Volume 30 Numéro 06 Le 9 novembre 2012

Les jeux sont faits


Par Isabelle Lessard, journaliste
redaction@journalagricom.ca


Le comité de transition de l’industrie des courses de chevaux est catégorique : une industrie de courses de chevaux viable nécessite un financement public au-delà de 55 millions $ sur trois ans. Le rapport final du comité déposé le 23 octobre au bureau du ministre de l’Agriculture suggère également qu’un nouveau modèle de financement des bourses soit refocussé sur le pari mutuel plutôt que sur les recettes des machines à sous.

 

Le comité de transition avait pour devoir de trouver une solution viable pour la survie l’industrie des courses de chevaux depuis que le gouvernement de Dalton McGuinty avait mis fin au programme des machines à sous dans les hippodromes.

 

« L’industrie des courses de chevaux de l’Ontario est à la croisée des chemins.

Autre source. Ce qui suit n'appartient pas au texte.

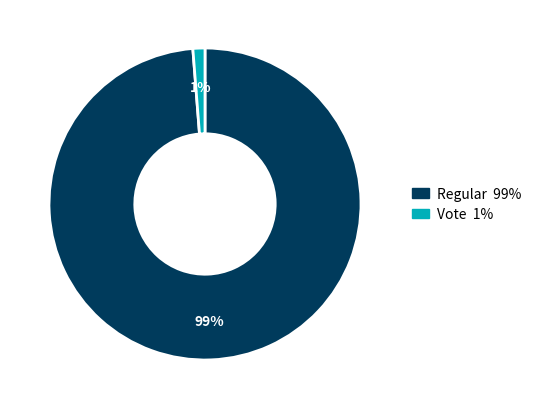

Does any single category account for the majority?

Yes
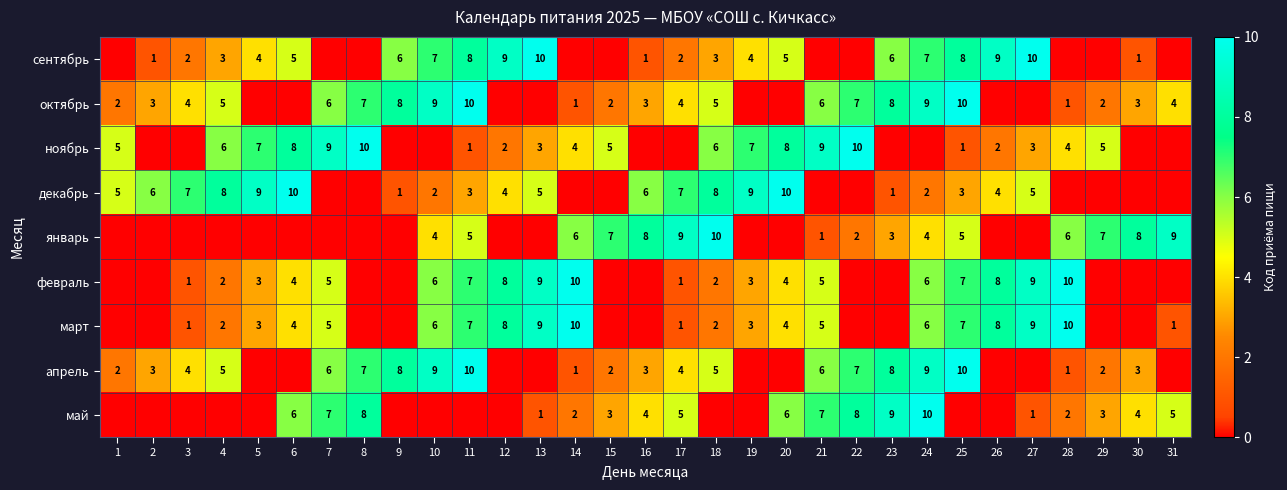

The февраль series shows 2 at 3. True or false?

False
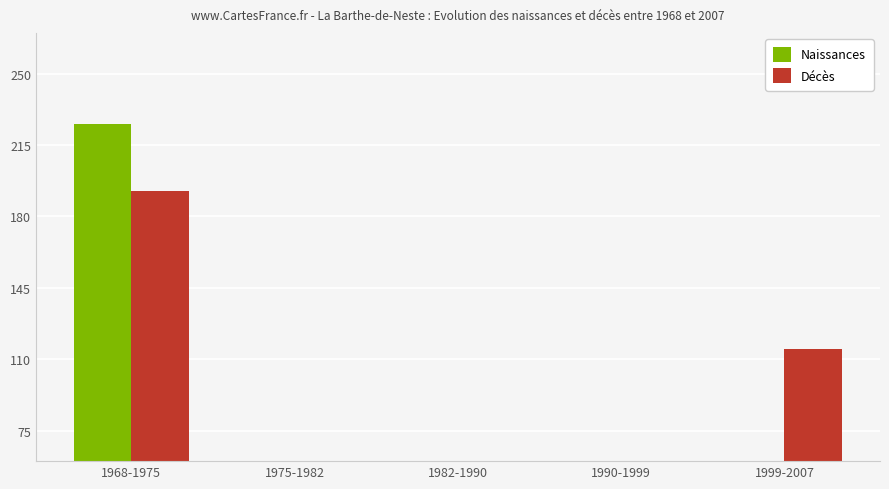

What is the greatest value displayed?

225.4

Un avenir viable est possible, mais uniquement si le gouvernement passe à l’action maintenant », soutient le comité de transition composé de trois anciens ministres provinciaux.

 

Une analyse de la situation a permis au comité de conclure que sans une forme d’aide publique, l’industrie ne réussirait pas à tirer son épingle du jeu. Le comité recommande au gouvernement un investissement de nouveaux fonds publics dont les chiffres n’ont pas été dévoilés, et ce, sur une période de trois ans.

 

Il reconnaît néanmoins que « ce serait une erreur de rétablir le programme » de partage des recettes des machines à sous dans les hippodromes puisque depuis son implantation, il nuisait au développement d’une industrie autosuffisante. C’est du moins l’une des conclusions des cinq membres du comité qui révèle dans son rapport final que « le programme a procuré beaucoup plus d’argent que ce qui était nécessaire pour stabiliser l’industrie – son objectif initial – sans obliger l’industrie à investir dans une meilleure expérience pour le consommateur ».

 

Institué en 1999, le programme des machines à sous avait comme objectif de générer des revenus pour la province, ainsi que pour l’industrie des courses de chevaux. Pour chaque dollar dépensé dans les machines à sous, le gouvernement en recevait 75 %, et l’industrie équestre (10 %), les hippodromes (10 %) et les municipalités (5 %) se partageaient la part restante.

 

Focus sur le client
La source du financement des bourses devra être revue, selon le comité de transition qui a dans sa mire le client des courses de chevaux. Celui-ci représenterait l’une des principales sources de revenus puisque l’argent tiré du pari mutuel retournerait dans les poches des gagnants sous forme de bourses.

 

L’actuel programme de prix dédiés aux gagnants des courses de chevaux est financé à 60 % par les redevances gouvernementales issues des machines à sous présentes dans les hippodromes. Or, le comité y voyait là un problème puisqu’il s’agit d’une source indépendante du client des courses hippiques.

 

Mais cette formule nécessiterait un compromis au niveau du nombre de courses de chevaux dans la saison. Le calendrier de courses devra être amputé de moitié, pour un total de 800 jours de courses.

 

Accueil positif

Le ministre Ted McMeekin a favorablement accueilli le rapport du panel d’experts. « Le gouvernement tient à aider l’industrie des courses de chevaux à effectuer la transition. C’est pourquoi, avec l’aide que continuera de nous apporter le Comité de transition, nous allons tout de suite commencer à négocier des ententes particulières avec l’industrie pour qu’il y ait une saison des courses en 2013 et pour poser les bases grâce auxquelles le succès pourra continuer », a-t-il commenté.

 

D’autres organisations applaudissent les efforts de tous les partis pour conclure une entente satisfaisante pour tous. « La fédération de l’agriculture de l’Ontario (FAO) encourage les deux parties à entamer les négociations immédiatement afin de stabiliser et de sécuriser l’avenir de l’industrie ontarienne des courses de chevaux », a déclaré le président de l’organisme, Mark Wales.

 

Selon la FAO, l’industrie des courses de chevaux représente 60 000 emplois directs et indirects en Ontario.